A falta de uma coalizão bem organizada no Legislativo, em termos de apoio e ideias, tem sido um quarto empecilho para a construção de uma visão clara de futuro. Isso gerou uma postura de desresponsabilização do Executivo, que muitas vezes torce para que os parlamentares resolvam sozinhos os problemas da agenda pública do país. Assim foi na reforma da Previdência, e alguns apostam que esse processo poderá ser repetido nas reformas administrativa e tributária. O problema é que quando o Executivo se ausenta, também podem ser aprovadas coisas que atrapalham o funcionamento governamental, seja em termos fiscais, seja na capacidade de execução.
Desde a prisão de Queiroz, no dia 18 de junho, Bolsonaro mudou de posição e começou a construir uma base parlamentar. Essa decisão, em boa medida, serve a ambos os lados como um mecanismo de autoproteção e sobrevivência de deputados e do próprio presidente. No entanto, vislumbra-se agora que se pode e se deve buscar algo mais dessa aliança, como revela a discussão sobre o Renda Cidadã. Só que exatamente quando essa parceria aponta para uma mudança legislativa importante, descobre-se o quinto e último aspecto que limita o reformismo bolsonarista: a dificuldade de pensar além das eleições de 2022.
É inegável que programas de transferência de renda constituem uma condição necessária para se combater a desigualdade brasileira. Mas é preciso juntá-las como outras políticas sociais. A desigualdade é múltipla e exige remédios vindos de vários setores. Qual é a política bolsonarista, por exemplo, para se reduzir a desigualdade racial? Afinal, são os negros que mais morrem com a violência na periferia, inclusive da vinda da polícia, bem como há um grande abismo educacional entre as crianças brancas e as negras. Obviamente que a renda é um ponto de partida desse processo, mas sozinha não muda este triste quadro, que já nem deveria existir em pleno século XXI.
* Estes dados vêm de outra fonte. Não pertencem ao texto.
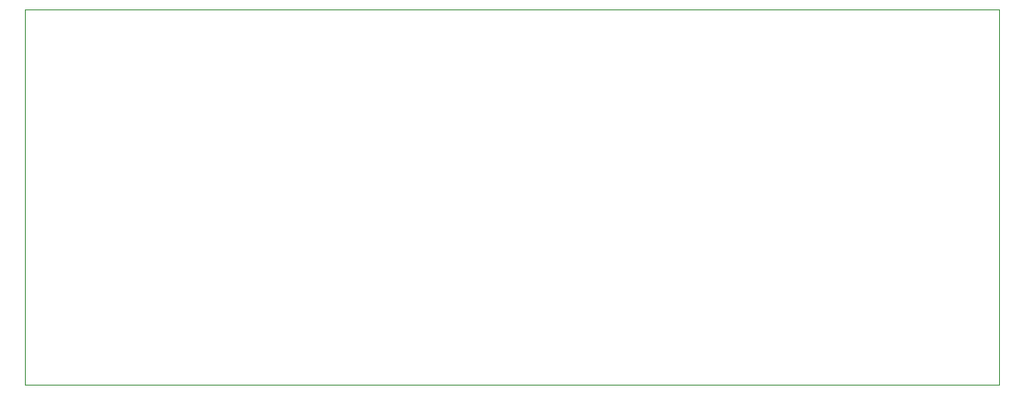
<source format=gbr>
%TF.GenerationSoftware,KiCad,Pcbnew,7.0.11-7.0.11~ubuntu22.04.1*%
%TF.CreationDate,2024-11-05T12:08:31+02:00*%
%TF.ProjectId,USB_Magic_Hub_Interface,5553425f-4d61-4676-9963-5f4875625f49,rev?*%
%TF.SameCoordinates,PX1036640PYe4e1c0*%
%TF.FileFunction,Profile,NP*%
%FSLAX46Y46*%
G04 Gerber Fmt 4.6, Leading zero omitted, Abs format (unit mm)*
G04 Created by KiCad (PCBNEW 7.0.11-7.0.11~ubuntu22.04.1) date 2024-11-05 12:08:31*
%MOMM*%
%LPD*%
G01*
G04 APERTURE LIST*
%TA.AperFunction,Profile*%
%ADD10C,0.100000*%
%TD*%
G04 APERTURE END LIST*
D10*
X0Y0D02*
X96000000Y0D01*
X96000000Y-37000000D01*
X0Y-37000000D01*
X0Y0D01*
M02*

</source>
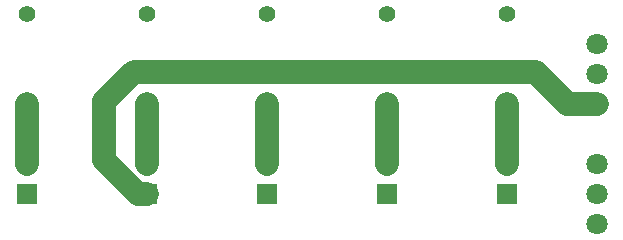
<source format=gbr>
%TF.GenerationSoftware,KiCad,Pcbnew,7.0.9*%
%TF.CreationDate,2024-08-10T11:55:06+09:00*%
%TF.ProjectId,LEDboard,4c454462-6f61-4726-942e-6b696361645f,rev?*%
%TF.SameCoordinates,Original*%
%TF.FileFunction,Copper,L2,Bot*%
%TF.FilePolarity,Positive*%
%FSLAX46Y46*%
G04 Gerber Fmt 4.6, Leading zero omitted, Abs format (unit mm)*
G04 Created by KiCad (PCBNEW 7.0.9) date 2024-08-10 11:55:06*
%MOMM*%
%LPD*%
G01*
G04 APERTURE LIST*
%TA.AperFunction,ComponentPad*%
%ADD10C,1.400000*%
%TD*%
%TA.AperFunction,ComponentPad*%
%ADD11O,1.400000X1.400000*%
%TD*%
%TA.AperFunction,ComponentPad*%
%ADD12C,1.800000*%
%TD*%
%TA.AperFunction,ComponentPad*%
%ADD13R,1.800000X1.800000*%
%TD*%
%TA.AperFunction,Conductor*%
%ADD14C,2.000000*%
%TD*%
G04 APERTURE END LIST*
D10*
%TO.P,R5,1*%
%TO.N,Net-(J1-Pin_1)*%
X158050000Y-87570000D03*
D11*
%TO.P,R5,2*%
%TO.N,Net-(D5-A)*%
X158050000Y-95190000D03*
%TD*%
D10*
%TO.P,R4,1*%
%TO.N,Net-(J1-Pin_1)*%
X147890000Y-87570000D03*
D11*
%TO.P,R4,2*%
%TO.N,Net-(D4-A)*%
X147890000Y-95190000D03*
%TD*%
D10*
%TO.P,R3,1*%
%TO.N,Net-(J1-Pin_1)*%
X137730000Y-87570000D03*
D11*
%TO.P,R3,2*%
%TO.N,Net-(D3-A)*%
X137730000Y-95190000D03*
%TD*%
D10*
%TO.P,R2,1*%
%TO.N,Net-(J1-Pin_1)*%
X127570000Y-87570000D03*
D11*
%TO.P,R2,2*%
%TO.N,Net-(D2-A)*%
X127570000Y-95190000D03*
%TD*%
D10*
%TO.P,R1,1*%
%TO.N,Net-(J1-Pin_1)*%
X117410000Y-87570000D03*
D11*
%TO.P,R1,2*%
%TO.N,Net-(D1-A)*%
X117410000Y-95190000D03*
%TD*%
D12*
%TO.P,J2,1,Pin_1*%
%TO.N,Net-(D3-K)*%
X165670000Y-100270000D03*
%TO.P,J2,2,Pin_2*%
%TO.N,Net-(D4-K)*%
X165670000Y-102810000D03*
%TO.P,J2,3,Pin_3*%
%TO.N,Net-(D5-K)*%
X165670000Y-105350000D03*
%TD*%
%TO.P,J1,1,Pin_1*%
%TO.N,Net-(J1-Pin_1)*%
X165670000Y-90110000D03*
%TO.P,J1,2,Pin_2*%
%TO.N,Net-(D1-K)*%
X165670000Y-92650000D03*
%TO.P,J1,3,Pin_3*%
%TO.N,Net-(D2-K)*%
X165670000Y-95190000D03*
%TD*%
D13*
%TO.P,D5,1,K*%
%TO.N,Net-(D5-K)*%
X158050000Y-102810000D03*
D12*
%TO.P,D5,2,A*%
%TO.N,Net-(D5-A)*%
X158050000Y-100270000D03*
%TD*%
D13*
%TO.P,D4,1,K*%
%TO.N,Net-(D4-K)*%
X147890000Y-102810000D03*
D12*
%TO.P,D4,2,A*%
%TO.N,Net-(D4-A)*%
X147890000Y-100270000D03*
%TD*%
D13*
%TO.P,D3,1,K*%
%TO.N,Net-(D3-K)*%
X137730000Y-102810000D03*
D12*
%TO.P,D3,2,A*%
%TO.N,Net-(D3-A)*%
X137730000Y-100270000D03*
%TD*%
D13*
%TO.P,D2,1,K*%
%TO.N,Net-(D2-K)*%
X127570000Y-102810000D03*
D12*
%TO.P,D2,2,A*%
%TO.N,Net-(D2-A)*%
X127570000Y-100270000D03*
%TD*%
%TO.P,D1,2,A*%
%TO.N,Net-(D1-A)*%
X117410000Y-100270000D03*
D13*
%TO.P,D1,1,K*%
%TO.N,Net-(D1-K)*%
X117410000Y-102810000D03*
%TD*%
D14*
%TO.N,Net-(D5-A)*%
X158050000Y-95190000D02*
X158050000Y-100270000D01*
%TO.N,Net-(D4-A)*%
X147890000Y-95190000D02*
X147890000Y-100270000D01*
%TO.N,Net-(D3-A)*%
X137730000Y-95190000D02*
X137730000Y-100270000D01*
%TO.N,Net-(D2-A)*%
X127570000Y-95190000D02*
X127570000Y-100270000D01*
%TO.N,Net-(D2-K)*%
X126810000Y-102810000D02*
X127570000Y-102810000D01*
X126500000Y-92500000D02*
X124000000Y-95000000D01*
X124000000Y-95000000D02*
X124000000Y-100000000D01*
X160500000Y-92500000D02*
X126500000Y-92500000D01*
X124000000Y-100000000D02*
X126810000Y-102810000D01*
X163190000Y-95190000D02*
X160500000Y-92500000D01*
X165670000Y-95190000D02*
X163190000Y-95190000D01*
%TO.N,Net-(D1-A)*%
X117410000Y-95190000D02*
X117410000Y-100270000D01*
%TD*%
M02*

</source>
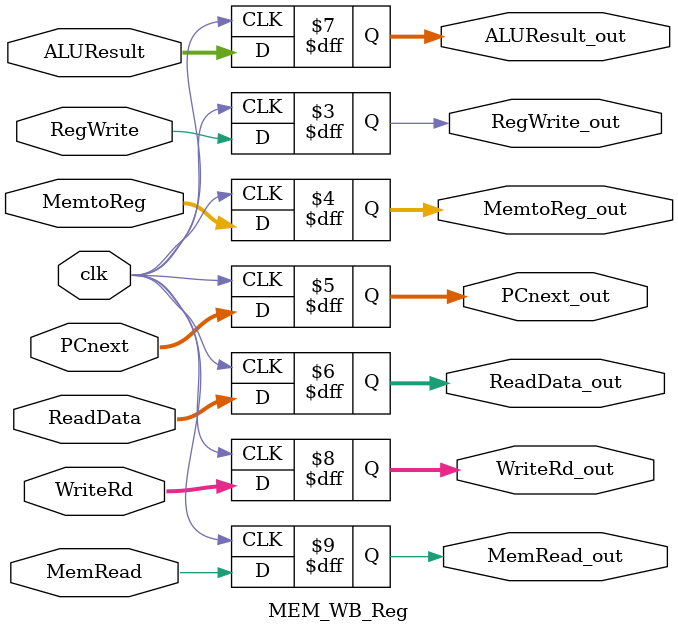
<source format=v>
`timescale 1ns / 1ps


module MEM_WB_Reg(
    input wire clk,
    input wire RegWrite, // WB1
    input wire[1:0] MemtoReg, //WB2
    input wire[31:0] PCnext,
    input wire[31:0] ReadData,
    input wire[31:0] ALUResult,
    input wire[4:0] WriteRd,
    input wire MemRead, 
    output reg RegWrite_out, // WB1
    output reg[1:0] MemtoReg_out, // WB2
    output reg[31:0] PCnext_out,
    output reg[31:0] ReadData_out,
    output reg[31:0] ALUResult_out,
    output reg[4:0] WriteRd_out,
    output reg MemRead_out
    );

    initial begin
        RegWrite_out = 1'b0;
        MemtoReg_out = 2'b0;
        PCnext_out = 32'b0;
        ReadData_out = 32'b0;
        ALUResult_out = 32'b0;
        WriteRd_out = 5'b0;
        MemRead_out = 1'b0;
    end

    always @(posedge clk ) begin
        RegWrite_out <= RegWrite;
        MemtoReg_out <= MemtoReg;
        PCnext_out <= PCnext;
        ReadData_out <= ReadData;
        ALUResult_out <= ALUResult;
        WriteRd_out <= WriteRd;
        MemRead_out <= MemRead;
    end
endmodule

</source>
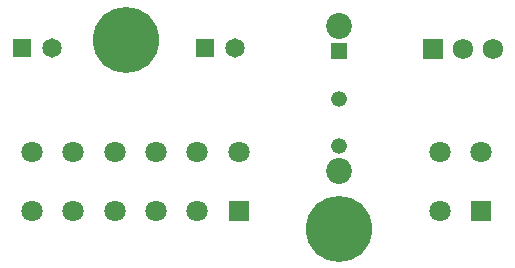
<source format=gbr>
%TF.GenerationSoftware,KiCad,Pcbnew,8.0.7*%
%TF.CreationDate,2024-12-13T10:46:06-05:00*%
%TF.ProjectId,SwerveHubWago,53776572-7665-4487-9562-5761676f2e6b,rev?*%
%TF.SameCoordinates,Original*%
%TF.FileFunction,Soldermask,Bot*%
%TF.FilePolarity,Negative*%
%FSLAX46Y46*%
G04 Gerber Fmt 4.6, Leading zero omitted, Abs format (unit mm)*
G04 Created by KiCad (PCBNEW 8.0.7) date 2024-12-13 10:46:06*
%MOMM*%
%LPD*%
G01*
G04 APERTURE LIST*
%ADD10C,5.600000*%
%ADD11R,1.337000X1.337000*%
%ADD12C,1.337000*%
%ADD13C,2.190000*%
%ADD14R,1.650000X1.650000*%
%ADD15C,1.650000*%
%ADD16R,1.800000X1.800000*%
%ADD17C,1.800000*%
%ADD18R,1.725000X1.725000*%
%ADD19C,1.725000*%
G04 APERTURE END LIST*
D10*
%TO.C,M3*%
X156000000Y-59500000D03*
%TD*%
D11*
%TO.C,S1*%
X156000000Y-44500000D03*
D12*
X156000000Y-48500000D03*
X156000000Y-52500000D03*
D13*
X156000000Y-42350000D03*
X156000000Y-54650000D03*
%TD*%
D10*
%TO.C,M3*%
X138000000Y-43500000D03*
%TD*%
D14*
%TO.C,J4*%
X144665000Y-44195000D03*
D15*
X147205000Y-44195000D03*
%TD*%
D14*
%TO.C,J3*%
X129165000Y-44195000D03*
D15*
X131705000Y-44195000D03*
%TD*%
D16*
%TO.C,J5*%
X147500000Y-58000000D03*
D17*
X147500000Y-53000000D03*
X144000000Y-58000000D03*
X144000000Y-53000000D03*
X140500000Y-58000000D03*
X140500000Y-53000000D03*
X137000000Y-58000000D03*
X137000000Y-53000000D03*
X133500000Y-58000000D03*
X133500000Y-53000000D03*
X130000000Y-58000000D03*
X130000000Y-53000000D03*
%TD*%
D18*
%TO.C,J1*%
X163960000Y-44260000D03*
D19*
X166500000Y-44260000D03*
X169040000Y-44260000D03*
%TD*%
D16*
%TO.C,J2*%
X168040000Y-58000000D03*
D17*
X168040000Y-53000000D03*
X164540000Y-58000000D03*
X164540000Y-53000000D03*
%TD*%
M02*

</source>
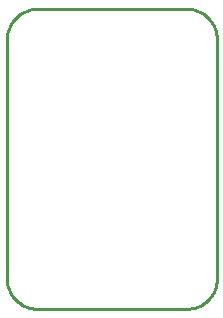
<source format=gbr>
G04 EAGLE Gerber RS-274X export*
G75*
%MOMM*%
%FSLAX34Y34*%
%LPD*%
%IN*%
%IPPOS*%
%AMOC8*
5,1,8,0,0,1.08239X$1,22.5*%
G01*
%ADD10C,0.254000*%


D10*
X0Y25400D02*
X97Y23186D01*
X386Y20989D01*
X865Y18826D01*
X1532Y16713D01*
X2380Y14666D01*
X3403Y12700D01*
X4594Y10831D01*
X5942Y9073D01*
X7440Y7440D01*
X9073Y5942D01*
X10831Y4594D01*
X12700Y3403D01*
X14666Y2380D01*
X16713Y1532D01*
X18826Y865D01*
X20989Y386D01*
X23186Y97D01*
X25400Y0D01*
X152400Y0D01*
X154614Y97D01*
X156811Y386D01*
X158974Y865D01*
X161087Y1532D01*
X163135Y2380D01*
X165100Y3403D01*
X166969Y4594D01*
X168727Y5942D01*
X170361Y7440D01*
X171858Y9073D01*
X173206Y10831D01*
X174397Y12700D01*
X175420Y14666D01*
X176268Y16713D01*
X176935Y18826D01*
X177414Y20989D01*
X177703Y23186D01*
X177800Y25400D01*
X177800Y228600D01*
X177703Y230814D01*
X177414Y233011D01*
X176935Y235174D01*
X176268Y237287D01*
X175420Y239335D01*
X174397Y241300D01*
X173206Y243169D01*
X171858Y244927D01*
X170361Y246561D01*
X168727Y248058D01*
X166969Y249406D01*
X165100Y250597D01*
X163135Y251620D01*
X161087Y252468D01*
X158974Y253135D01*
X156811Y253614D01*
X154614Y253903D01*
X152400Y254000D01*
X25400Y254000D01*
X23186Y253903D01*
X20989Y253614D01*
X18826Y253135D01*
X16713Y252468D01*
X14666Y251620D01*
X12700Y250597D01*
X10831Y249406D01*
X9073Y248058D01*
X7440Y246561D01*
X5942Y244927D01*
X4594Y243169D01*
X3403Y241300D01*
X2380Y239335D01*
X1532Y237287D01*
X865Y235174D01*
X386Y233011D01*
X97Y230814D01*
X0Y228600D01*
X0Y25400D01*
M02*

</source>
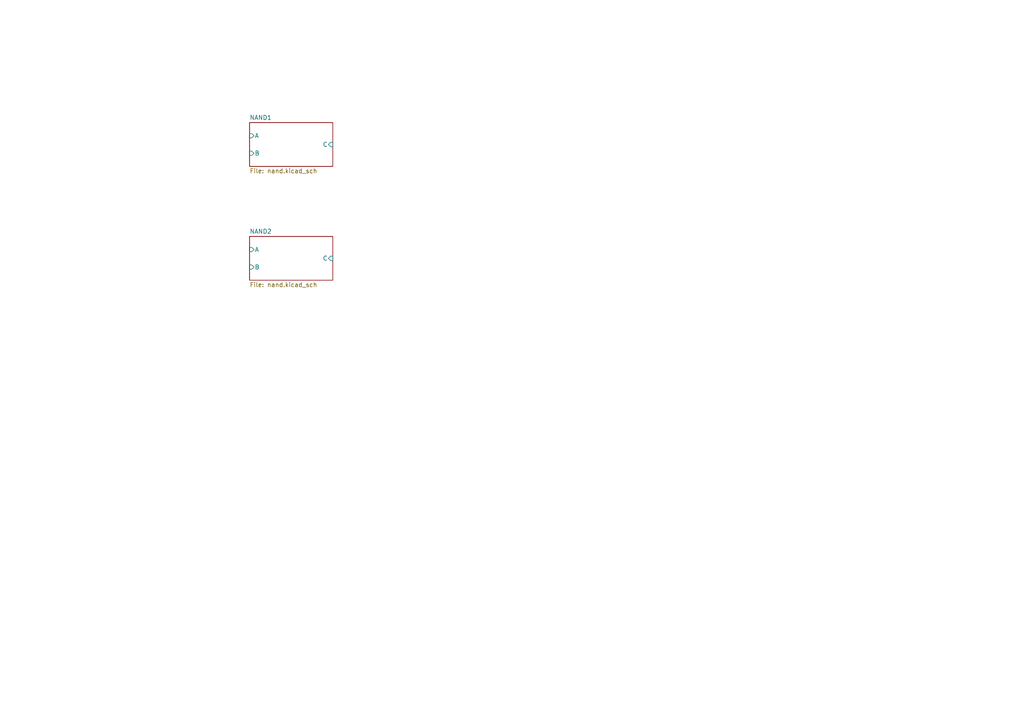
<source format=kicad_sch>
(kicad_sch (version 20230121) (generator eeschema)

  (uuid ca95eed0-8bee-4a67-9755-cfed5f3f6ef6)

  (paper "A4")

  


  (sheet (at 72.39 68.58) (size 24.13 12.7) (fields_autoplaced)
    (stroke (width 0.1524) (type solid))
    (fill (color 0 0 0 0.0000))
    (uuid 6a659535-2ef6-4eaa-addf-6cff90fc419f)
    (property "Sheetname" "NAND2" (at 72.39 67.8684 0)
      (effects (font (size 1.27 1.27)) (justify left bottom))
    )
    (property "Sheetfile" "nand.kicad_sch" (at 72.39 81.8646 0)
      (effects (font (size 1.27 1.27)) (justify left top))
    )
    (pin "C" input (at 96.52 74.93 0)
      (effects (font (size 1.27 1.27)) (justify right))
      (uuid 7759138f-8042-4f6e-adef-3ae104588b24)
    )
    (pin "A" input (at 72.39 72.39 180)
      (effects (font (size 1.27 1.27)) (justify left))
      (uuid 0f59b32c-99df-4119-b77c-bcc4c34f76a1)
    )
    (pin "B" input (at 72.39 77.47 180)
      (effects (font (size 1.27 1.27)) (justify left))
      (uuid 8b9eb2f3-f166-4ec0-8d4d-b030d48a645c)
    )
    (instances
      (project "Sandbox"
        (path "/29877ccf-0b52-4099-b1b5-9309bc9469f9/555beccf-7a4e-472b-86d7-5afdefbac751" (page "6"))
      )
    )
  )

  (sheet (at 72.39 35.56) (size 24.13 12.7) (fields_autoplaced)
    (stroke (width 0.1524) (type solid))
    (fill (color 0 0 0 0.0000))
    (uuid 6beadb08-a925-42db-9cda-90e0468cb7c7)
    (property "Sheetname" "NAND1" (at 72.39 34.8484 0)
      (effects (font (size 1.27 1.27)) (justify left bottom))
    )
    (property "Sheetfile" "nand.kicad_sch" (at 72.39 48.8446 0)
      (effects (font (size 1.27 1.27)) (justify left top))
    )
    (pin "C" input (at 96.52 41.91 0)
      (effects (font (size 1.27 1.27)) (justify right))
      (uuid 8f0e4e5c-f66c-4875-aa56-d4b40cd02953)
    )
    (pin "A" input (at 72.39 39.37 180)
      (effects (font (size 1.27 1.27)) (justify left))
      (uuid 0cfd72e0-39be-48a1-9b3b-5335f58d7fb5)
    )
    (pin "B" input (at 72.39 44.45 180)
      (effects (font (size 1.27 1.27)) (justify left))
      (uuid d9be414e-77a6-473b-a8bf-7da8db6a75e9)
    )
    (instances
      (project "Sandbox"
        (path "/29877ccf-0b52-4099-b1b5-9309bc9469f9/555beccf-7a4e-472b-86d7-5afdefbac751" (page "5"))
      )
    )
  )
)

</source>
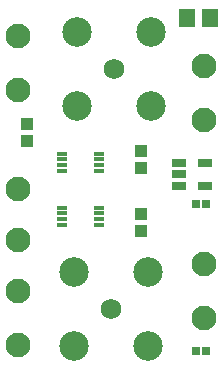
<source format=gbr>
G04 #@! TF.GenerationSoftware,KiCad,Pcbnew,5.0.2-bee76a0~70~ubuntu16.04.1*
G04 #@! TF.CreationDate,2019-01-24T21:22:35-05:00*
G04 #@! TF.ProjectId,pcb,7063622e-6b69-4636-9164-5f7063625858,v01*
G04 #@! TF.SameCoordinates,Original*
G04 #@! TF.FileFunction,Soldermask,Top*
G04 #@! TF.FilePolarity,Negative*
%FSLAX46Y46*%
G04 Gerber Fmt 4.6, Leading zero omitted, Abs format (unit mm)*
G04 Created by KiCad (PCBNEW 5.0.2-bee76a0~70~ubuntu16.04.1) date Thu 24 Jan 2019 09:22:35 PM EST*
%MOMM*%
%LPD*%
G01*
G04 APERTURE LIST*
%ADD10C,1.751600*%
%ADD11C,2.501600*%
%ADD12C,2.100580*%
%ADD13R,0.901600X0.401600*%
%ADD14R,1.161600X0.751600*%
%ADD15R,1.031600X1.031600*%
%ADD16R,1.401600X1.601600*%
%ADD17R,0.641600X0.701600*%
G04 APERTURE END LIST*
D10*
G04 #@! TO.C,IN1*
X108966000Y-106680000D03*
D11*
X105836000Y-103550000D03*
X112096000Y-103550000D03*
X112096000Y-109810000D03*
X105836000Y-109810000D03*
G04 #@! TD*
G04 #@! TO.C,IN2*
X106090000Y-89490000D03*
X112350000Y-89490000D03*
X112350000Y-83230000D03*
X106090000Y-83230000D03*
D10*
X109220000Y-86360000D03*
G04 #@! TD*
D12*
G04 #@! TO.C,RF1*
X116840000Y-107442000D03*
G04 #@! TD*
G04 #@! TO.C,RF2*
X116840000Y-86106000D03*
G04 #@! TD*
G04 #@! TO.C,SDO1*
X101092000Y-105156000D03*
G04 #@! TD*
G04 #@! TO.C,~CS1*
X101092000Y-109728000D03*
G04 #@! TD*
G04 #@! TO.C,SDO2*
X101092000Y-83566000D03*
G04 #@! TD*
G04 #@! TO.C,~CS2*
X101092000Y-88138000D03*
G04 #@! TD*
G04 #@! TO.C,SCLK*
X101092000Y-100838000D03*
G04 #@! TD*
D13*
G04 #@! TO.C,U1*
X104876000Y-98056000D03*
X104876000Y-98556000D03*
X104876000Y-99056000D03*
X104876000Y-99556000D03*
X107976000Y-99556000D03*
X107976000Y-99056000D03*
X107976000Y-98556000D03*
X107976000Y-98056000D03*
G04 #@! TD*
G04 #@! TO.C,U2*
X107976000Y-93484000D03*
X107976000Y-93984000D03*
X107976000Y-94484000D03*
X107976000Y-94984000D03*
X104876000Y-94984000D03*
X104876000Y-94484000D03*
X104876000Y-93984000D03*
X104876000Y-93484000D03*
G04 #@! TD*
D14*
G04 #@! TO.C,U3*
X114724000Y-94300000D03*
X114724000Y-95250000D03*
X114724000Y-96200000D03*
X116924000Y-96200000D03*
X116924000Y-94300000D03*
G04 #@! TD*
D15*
G04 #@! TO.C,C1*
X111506000Y-98564000D03*
X111506000Y-100064000D03*
G04 #@! TD*
G04 #@! TO.C,C2*
X111506000Y-93230000D03*
X111506000Y-94730000D03*
G04 #@! TD*
D16*
G04 #@! TO.C,C3*
X117348000Y-82042000D03*
X115448000Y-82042000D03*
G04 #@! TD*
D15*
G04 #@! TO.C,C4*
X101854000Y-92444000D03*
X101854000Y-90944000D03*
G04 #@! TD*
D17*
G04 #@! TO.C,C5*
X117016000Y-97790000D03*
X116156000Y-97790000D03*
G04 #@! TD*
G04 #@! TO.C,C6*
X117016000Y-110236000D03*
X116156000Y-110236000D03*
G04 #@! TD*
D12*
G04 #@! TO.C,AVIN*
X116840000Y-90678000D03*
G04 #@! TD*
G04 #@! TO.C,DVDD*
X101092000Y-96520000D03*
G04 #@! TD*
G04 #@! TO.C,AVOUT*
X116840000Y-102870000D03*
G04 #@! TD*
M02*

</source>
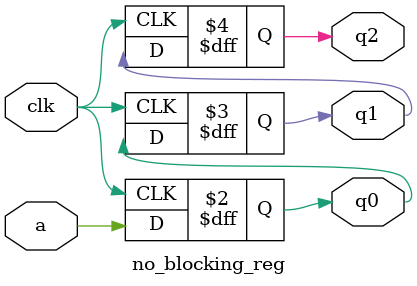
<source format=v>
`timescale 1ns / 1ps
module no_blocking_reg(a,clk,q0,q1,q2);
	 
	 input a,clk;
	 output reg q0,q1,q2;
	 
   always @(posedge clk)
	 begin
	 q0<=a;
	 q1<=q0;
	 q2<=q1;
	 end 

endmodule

</source>
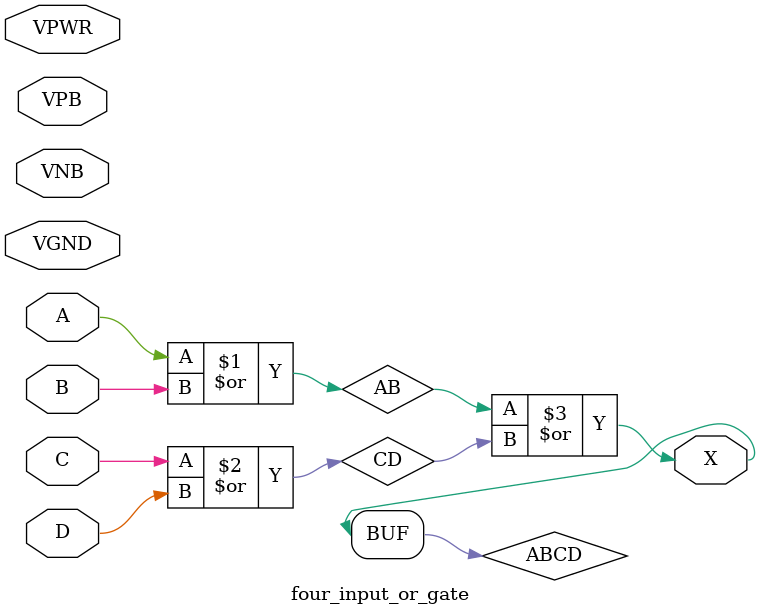
<source format=v>

module four_input_or_gate (
    X   ,
    A   ,
    B   ,
    C   ,
    D   ,
    VPWR,
    VGND,
    VPB ,
    VNB
);

    output X   ;
    input  A   ;
    input  B   ;
    input  C   ;
    input  D   ;
    input  VPWR;
    input  VGND;
    input  VPB ;
    input  VNB ;
    wire   AB, CD, ABCD;

    or (AB, A, B);
    or (CD, C, D);
    or (ABCD, AB, CD);

    assign X = ABCD;

endmodule
</source>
Até agora os governistas só pensam em distribuir dinheiro para receber fidelidade na hora do voto. É esse mesmo sentido pragmático que move hoje o presidente, que no passado fora contra o Bolsa Família e todas as ações de redistribuição mais direta de renda aos pobres brasileiros. Todos podem mudar e fazer autocrítica, mas o que deve ser exigido de Bolsonaro envolve uma pergunta maior: qual será o desenho dessa política de transferência de renda para os próximos dez anos?
Do lado da oposição ao governo Bolsonaro, no seu sentido mais amplo, muitas propostas e temáticas relevantes têm sido levantadas nos últimos meses. Elas vêm de partidos ou de grupos da sociedade civil que têm apresentado bons debates e ideias sobre meio ambiente, educação, questão racial, saúde e outras questões verdadeiramente estruturais para o país. Não obstante, a fragmentação dessas visões de mundo e a falta de um modelo mais sistêmico que aponte soluções para frente, em vez de se concentrar nos sucessos e erros do passado, constituem uma fragilidade daqueles que querem se opor ao atual governo.
Muito se fala da necessidade de construir uma frente ampla, da centro-direita à esquerda, contra o bolsonarismo. Pode ser que isso seja necessário para a eleição de 2022 - e esse é um tema para um outro artigo -, mas é preciso dizer qual será o projeto mais amplo que vai orientar essa aliança, de modo que ela não seja apenas defensiva.
O país está num momento de ausência de uma proposta consistente de futuro. Para superar essa fase, além dos votos, será necessário propor ideias e soluções que vislumbrem algo além do curto prazo e do personalismo presidencial.
*Fernando Abrucio, doutor em ciência política pela USP e professor da Fundação Getulio Vargas.